##### The data #####

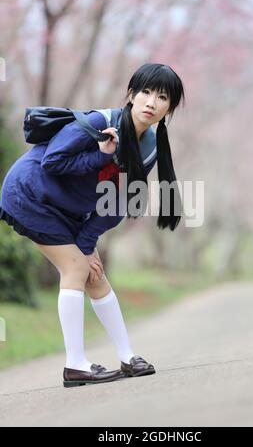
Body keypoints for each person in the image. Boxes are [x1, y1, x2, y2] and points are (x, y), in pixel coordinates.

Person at [0, 63, 185, 388]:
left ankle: (128, 357)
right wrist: (102, 155)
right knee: (76, 269)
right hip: (29, 193)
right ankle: (76, 365)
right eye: (144, 92)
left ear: (169, 109)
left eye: (162, 97)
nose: (151, 102)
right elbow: (52, 161)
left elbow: (118, 203)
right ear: (130, 94)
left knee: (94, 274)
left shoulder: (150, 148)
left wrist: (87, 243)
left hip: (67, 209)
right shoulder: (102, 122)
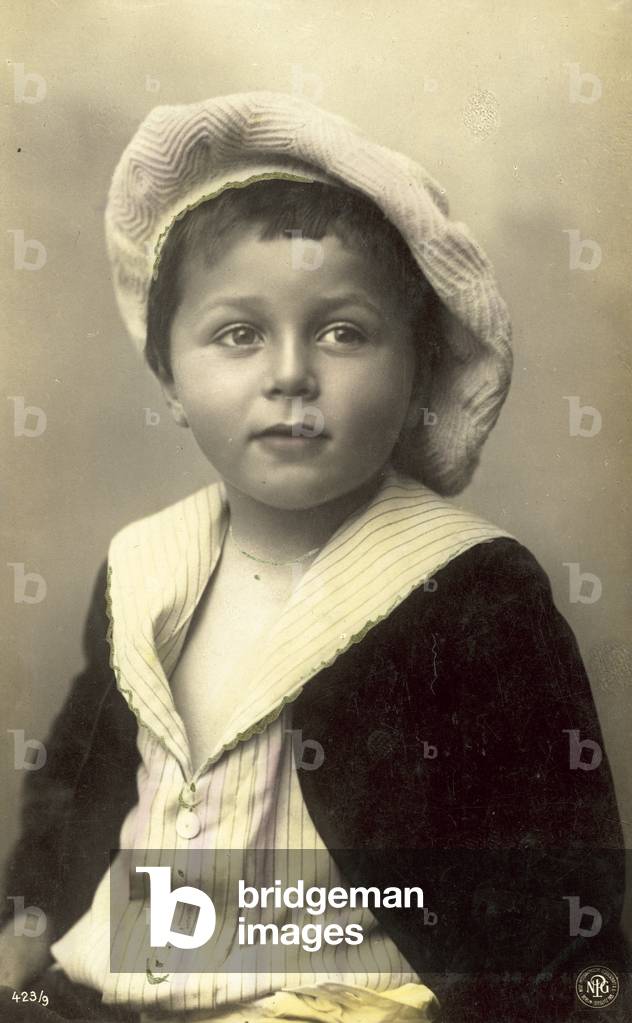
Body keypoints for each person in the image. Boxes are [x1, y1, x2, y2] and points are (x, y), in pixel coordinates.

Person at [0, 92, 628, 1023]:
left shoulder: (469, 588)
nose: (291, 372)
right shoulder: (145, 564)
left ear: (415, 368)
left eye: (343, 331)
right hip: (103, 992)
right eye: (238, 333)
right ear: (170, 378)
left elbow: (559, 888)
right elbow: (82, 787)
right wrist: (28, 925)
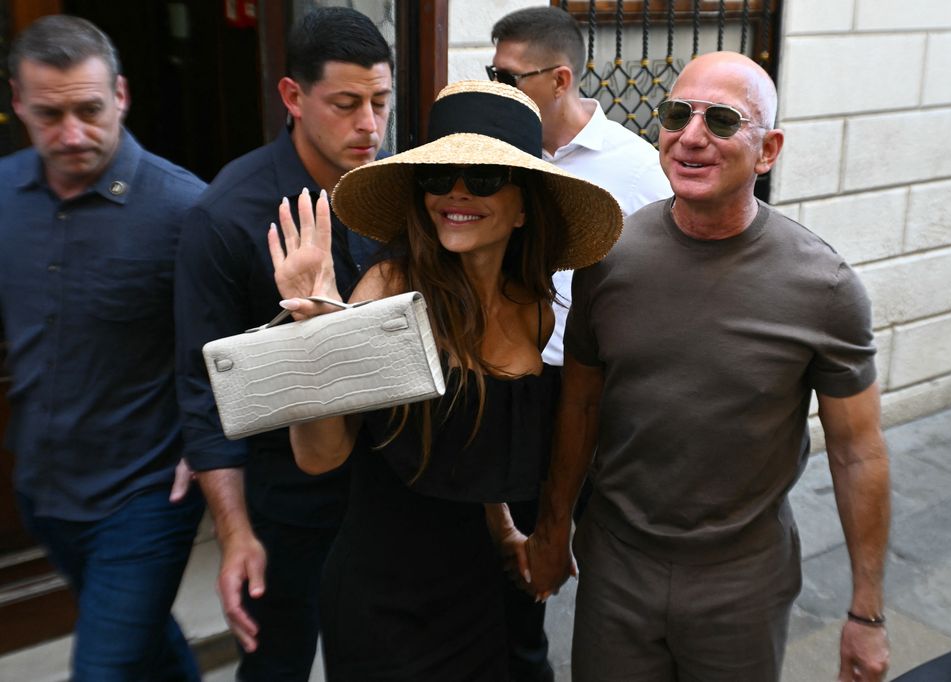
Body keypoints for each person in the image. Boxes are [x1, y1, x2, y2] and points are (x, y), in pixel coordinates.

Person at [524, 51, 892, 682]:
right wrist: (554, 528)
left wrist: (867, 613)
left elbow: (857, 452)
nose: (692, 136)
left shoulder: (824, 288)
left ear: (768, 150)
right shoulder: (607, 258)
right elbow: (580, 405)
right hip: (617, 568)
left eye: (722, 120)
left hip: (741, 584)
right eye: (677, 115)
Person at [269, 80, 621, 680]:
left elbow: (475, 445)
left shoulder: (533, 308)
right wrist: (318, 342)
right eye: (438, 177)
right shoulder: (390, 291)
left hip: (480, 584)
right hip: (386, 602)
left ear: (523, 206)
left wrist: (506, 529)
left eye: (482, 178)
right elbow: (321, 455)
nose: (456, 193)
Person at [173, 7, 391, 680]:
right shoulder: (224, 216)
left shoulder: (395, 188)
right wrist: (235, 534)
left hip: (392, 484)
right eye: (347, 104)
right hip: (288, 498)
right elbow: (203, 392)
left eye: (381, 102)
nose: (370, 125)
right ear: (293, 97)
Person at [0, 15, 205, 681]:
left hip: (147, 493)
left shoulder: (185, 209)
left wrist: (207, 444)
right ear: (18, 102)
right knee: (143, 642)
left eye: (88, 110)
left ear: (120, 94)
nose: (72, 134)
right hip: (43, 484)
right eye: (49, 115)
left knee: (103, 668)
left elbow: (236, 340)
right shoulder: (3, 193)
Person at [489, 9, 672, 679]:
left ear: (560, 79)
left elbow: (664, 286)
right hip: (515, 381)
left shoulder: (637, 168)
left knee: (609, 559)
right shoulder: (496, 154)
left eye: (508, 78)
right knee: (514, 569)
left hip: (596, 391)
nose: (496, 89)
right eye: (491, 74)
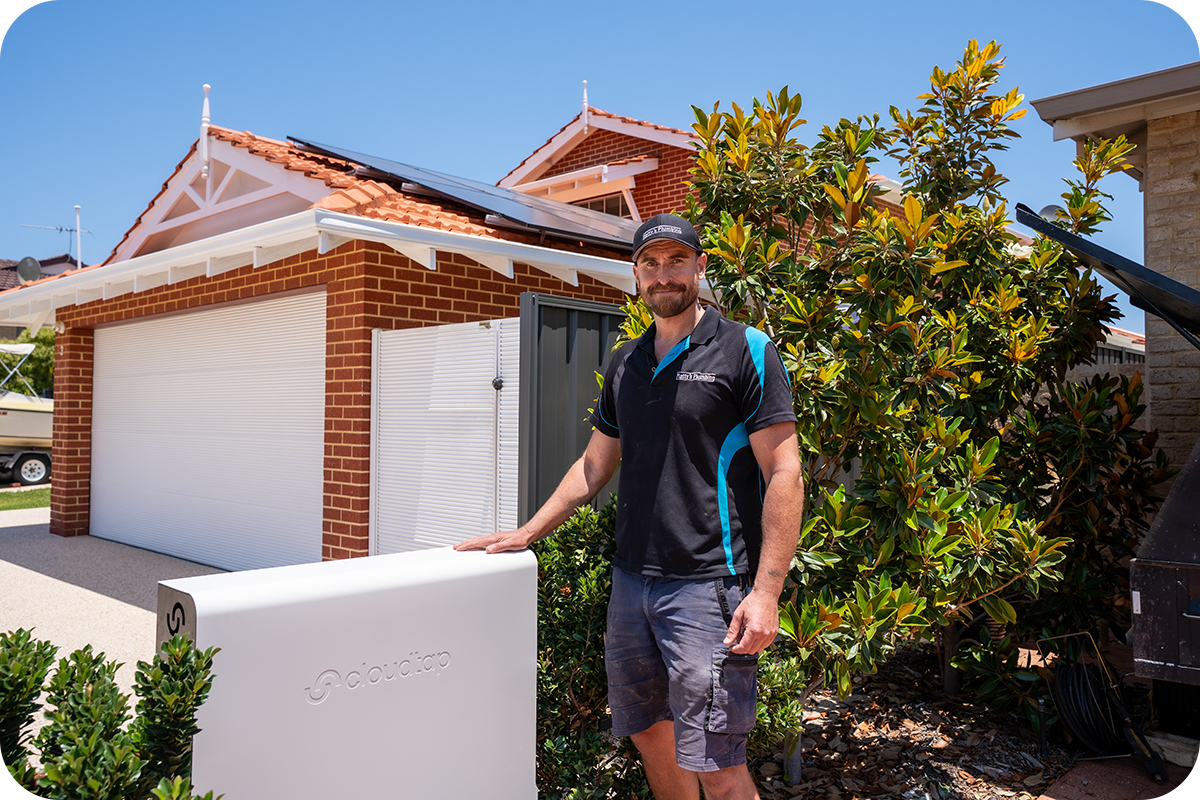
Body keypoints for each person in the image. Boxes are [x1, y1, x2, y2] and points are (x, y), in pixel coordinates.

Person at [455, 213, 804, 800]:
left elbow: (785, 472)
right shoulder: (626, 362)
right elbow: (594, 466)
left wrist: (766, 592)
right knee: (650, 735)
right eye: (651, 263)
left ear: (700, 267)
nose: (664, 275)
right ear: (636, 275)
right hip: (632, 585)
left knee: (717, 762)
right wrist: (528, 531)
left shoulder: (745, 349)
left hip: (709, 587)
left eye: (677, 261)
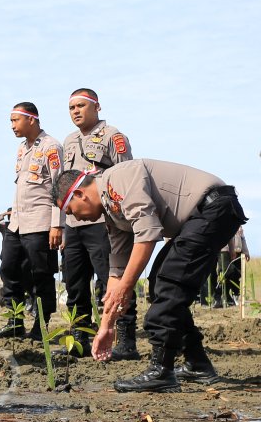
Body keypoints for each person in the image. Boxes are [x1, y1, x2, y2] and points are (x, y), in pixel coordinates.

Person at [54, 160, 247, 392]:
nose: (75, 219)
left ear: (79, 194)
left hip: (214, 208)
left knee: (168, 283)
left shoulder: (119, 179)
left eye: (70, 211)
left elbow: (146, 236)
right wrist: (106, 326)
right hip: (201, 217)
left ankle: (161, 371)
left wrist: (126, 287)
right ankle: (197, 363)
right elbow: (118, 270)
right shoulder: (113, 213)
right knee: (159, 283)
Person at [61, 89, 133, 357]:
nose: (76, 111)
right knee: (75, 284)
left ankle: (126, 340)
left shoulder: (113, 136)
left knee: (111, 281)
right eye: (71, 108)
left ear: (97, 107)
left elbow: (127, 177)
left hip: (103, 220)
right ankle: (80, 338)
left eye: (81, 106)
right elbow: (62, 187)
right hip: (73, 222)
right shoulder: (68, 141)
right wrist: (59, 224)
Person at [0, 102, 64, 340]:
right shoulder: (22, 148)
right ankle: (14, 321)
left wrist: (57, 224)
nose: (12, 126)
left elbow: (59, 188)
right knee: (9, 268)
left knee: (40, 275)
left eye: (15, 120)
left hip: (41, 223)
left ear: (31, 119)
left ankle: (41, 325)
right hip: (18, 222)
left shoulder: (51, 146)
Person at [204, 227, 249, 307]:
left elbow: (243, 238)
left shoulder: (239, 226)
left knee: (237, 274)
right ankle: (218, 295)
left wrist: (246, 251)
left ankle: (233, 296)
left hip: (238, 252)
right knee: (226, 273)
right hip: (224, 250)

#####

Return the records above exactly as written, but without any of the pictures.

Response for this exercise:
Body keypoints for each person in the image. Boxes are [x1, y1, x2, y2] and points are (x, y), in pixel coordinates.

Person at [0, 63, 185, 388]:
left ankle: (128, 357)
right wrist: (102, 155)
right knee: (76, 269)
right hip: (29, 193)
right ankle: (76, 365)
right eye: (144, 92)
left ear: (169, 109)
left eye: (162, 97)
nose: (151, 102)
right elbow: (52, 161)
left elbow: (118, 203)
right ear: (130, 94)
left knee: (94, 274)
left shoulder: (150, 148)
left wrist: (87, 243)
left hip: (67, 209)
right shoulder: (102, 122)
Body keypoints for each person in the image. Boxes are [x1, y1, x2, y2] and points are (x, y), in pixel coordinates.

Person at [0, 92, 628, 1023]:
left shoulder: (469, 588)
nose: (291, 372)
right shoulder: (145, 564)
left ear: (415, 368)
left eye: (343, 331)
right hip: (103, 992)
right eye: (238, 333)
right ear: (170, 378)
left elbow: (559, 888)
right elbow: (82, 787)
right wrist: (28, 925)
Body keypoints for each person in the image. Boxes are [x1, y1, x2, y2] and points are (x, y), in pixel coordinates.

Person at [524, 51, 892, 682]:
right wrist: (554, 528)
left wrist: (867, 613)
left elbow: (857, 452)
nose: (692, 136)
left shoulder: (824, 288)
left ear: (768, 150)
right shoulder: (607, 258)
right elbow: (580, 405)
right hip: (617, 568)
left eye: (722, 120)
left hip: (741, 584)
right eye: (677, 115)
Person at [269, 80, 621, 680]:
left elbow: (475, 445)
left shoulder: (533, 308)
right wrist: (318, 342)
right eye: (438, 177)
right shoulder: (390, 291)
left hip: (480, 584)
right hip: (386, 602)
left ear: (523, 206)
left wrist: (506, 529)
left eye: (482, 178)
right elbow: (321, 455)
nose: (456, 193)
Person at [173, 7, 391, 680]:
right shoulder: (224, 216)
left shoulder: (395, 188)
right wrist: (235, 534)
left hip: (392, 484)
right eye: (347, 104)
right hip: (288, 498)
right elbow: (203, 392)
left eye: (381, 102)
nose: (370, 125)
right ear: (293, 97)
Person at [0, 15, 205, 681]:
left hip: (147, 493)
left shoulder: (185, 209)
left wrist: (207, 444)
right ear: (18, 102)
right knee: (143, 642)
left eye: (88, 110)
left ear: (120, 94)
nose: (72, 134)
right hip: (43, 484)
right eye: (49, 115)
left knee: (103, 668)
left elbow: (236, 340)
right shoulder: (3, 193)
Person at [489, 9, 672, 679]:
left ear: (560, 79)
left elbow: (664, 286)
right hip: (515, 381)
left shoulder: (637, 168)
left knee: (609, 559)
right shoulder: (496, 154)
left eye: (508, 78)
right knee: (514, 569)
left hip: (596, 391)
nose: (496, 89)
right eye: (491, 74)
Body keypoints for each person in the image. Boxes are [x1, y1, x2, y2] and points are (x, y), in pixel coordinates.

Person at [455, 213, 804, 800]:
left elbow: (785, 472)
right shoulder: (626, 362)
right elbow: (594, 466)
left wrist: (766, 592)
right knee: (650, 735)
right eye: (651, 263)
left ear: (700, 267)
nose: (664, 275)
right ear: (636, 275)
right hip: (632, 585)
left knee: (717, 762)
right wrist: (528, 531)
left shoulder: (745, 349)
left hip: (709, 587)
left eye: (677, 261)
Body keypoints for each person in the image. Boxes are [x1, y1, x2, y2] and points are (x, y), in pixel coordinates.

Person at [54, 160, 247, 392]:
nose: (75, 219)
left ear: (79, 194)
left hip: (214, 208)
left knee: (168, 283)
left shoulder: (119, 179)
left eye: (70, 211)
left elbow: (146, 236)
right wrist: (106, 326)
right hip: (201, 217)
left ankle: (161, 371)
left wrist: (126, 287)
right ankle: (197, 363)
right elbow: (118, 270)
right shoulder: (113, 213)
right knee: (159, 283)
Person at [61, 89, 133, 357]:
nose: (76, 111)
right knee: (75, 284)
left ankle: (126, 340)
left shoulder: (113, 136)
left knee: (111, 281)
right eye: (71, 108)
left ear: (97, 107)
left elbow: (127, 177)
left hip: (103, 220)
right ankle: (80, 338)
left eye: (81, 106)
right elbow: (62, 187)
right hip: (73, 222)
right shoulder: (68, 141)
right wrist: (59, 224)
Person at [0, 102, 64, 340]:
right shoulder: (22, 148)
right ankle: (14, 321)
left wrist: (57, 224)
nose: (12, 126)
left elbow: (59, 188)
right knee: (9, 268)
left knee: (40, 275)
left eye: (15, 120)
left hip: (41, 223)
left ear: (31, 119)
left ankle: (41, 325)
right hip: (18, 222)
left shoulder: (51, 146)
Person at [204, 227, 249, 307]:
left elbow: (243, 238)
left shoulder: (239, 226)
left knee: (237, 274)
right ankle: (218, 295)
left wrist: (246, 251)
left ankle: (233, 296)
left hip: (238, 252)
right knee: (226, 273)
right hip: (224, 250)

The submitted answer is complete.